Presumed Beethoven skull fragments return to Vienna

Presumed Beethoven skull fragments return to Vienna

VIENNA
Presumed Beethoven skull fragments return to Vienna

Skull fragments, presumed to be from Ludwig van Beethoven, have returned to Vienna, where the legendary 19th century German composer was buried, experts said on July 20.

U.haS. businessman Paul Kaufmann donated the fragments, which he inherited, to the Medical University of Vienna where researchers will probe the illnesses suffered by the impresario and his cause of death.

"This is where the bones belong, back in Vienna," Kaufmann told reporters.

Austrian coroner Christian Reiter said the 10 fragments, including two bigger pieces, one from the back of the head and one from the right side of the forehead, had "great value."

"We have received really valuable material here, with which we hope to continue to research in the next years. That was Beethoven's wish too," Reiter said.

The composer battled illness through his life and explicitly asked for his body to be studied, Reiter added.

Beethoven, whose piano, chamber and symphonic works are among the greatest of Western classical music, died at 56 in 1827 after years of struggling with unknown ailments, including increasing deafness in his later years.

The fragments are believed to be the only surviving fragments of Beethoven's skull, Reiter added.

Kaufmann, whose Jewish ancestors fled the Nazis, said he found the fragments in a small box with "Beethoven" scratched on it in a family safety deposit box in a French bank in 1990.

The available evidence suggests that they are authentic.

In 2005, a group of U.S. scientists announced that tests on hair of Beethoven and the skull fragments showed he died from lead poisoning, which may have also been responsible for his hearing loss.

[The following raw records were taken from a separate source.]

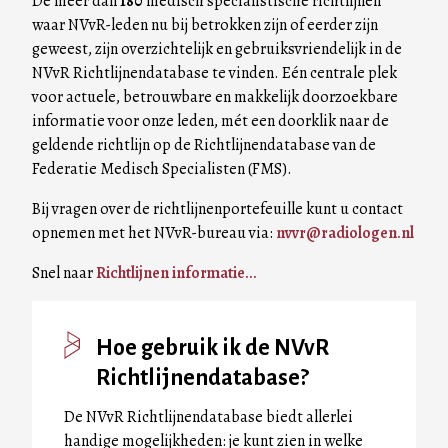
De meer dan
180
medisch specialistische richtlijnen
waar NVvR-leden nu bij betrokken zijn of eerder zijn
geweest, zijn overzichtelijk en gebruiksvriendelijk in de
NVvR Richtlijnendatabase te vinden. Eén centrale plek
voor actuele, betrouwbare en makkelijk doorzoekbare
informatie voor onze leden, mét een doorklik naar de
geldende richtlijn op de Richtlijnendatabase van de
Federatie Medisch Specialisten (FMS).
Bij vragen over de richtlijnenportefeuille kunt u contact
opnemen met het NVvR-bureau via:
nvvr@radiologen.nl
Snel naar
Richtlijnen informatie...
Hoe gebruik ik de NVvR
Richtlijnendatabase?
De NVvR Richtlijnendatabase biedt allerlei
handige mogelijkheden: je kunt zien in welke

Researchers at the U.S. Department of Energy's Argonne National Laboratory in Illinois said the bone fragments, tested at the country's most powerful X-ray facility, had high concentrations of lead, matching earlier findings of lead in his hair.

The source of the lead is unknown, but they said it may have come from a wine goblet made with the metal.

Alternatively, some medical treatments in the 18th and 19th centuries made use of heavy metals like lead and mercury.

Beethoven suffered abdominal pains in his 20s which became progressively worse, and the composer saw a large number of physicians in search of a cure.

In March, researchers who sequenced Beethoven's genome using authenticated hair samples said liver failure, or cirrhosis, was likely behind his death brought about by a number of factors, including alcohol consumption.